Transcribe the text of the listing below line by line, with no changes, and leave out the pictures.

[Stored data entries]
----
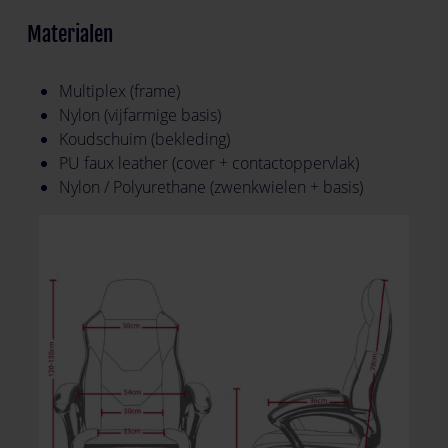
Materialen
Multiplex (frame)
Nylon (vijfarmige basis)
Koudschuim (bekleding)
PU faux leather (cover + contactoppervlak)
Nylon / Polyurethane (zwenkwielen + basis)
----
• [Response to this task]:
Materialen
Multiplex (frame)
Nylon (vijfarmige basis)
Koudschuim (bekleding)
PU faux leather (cover + contactoppervlak)
Nylon / Polyurethane (zwenkwielen + basis)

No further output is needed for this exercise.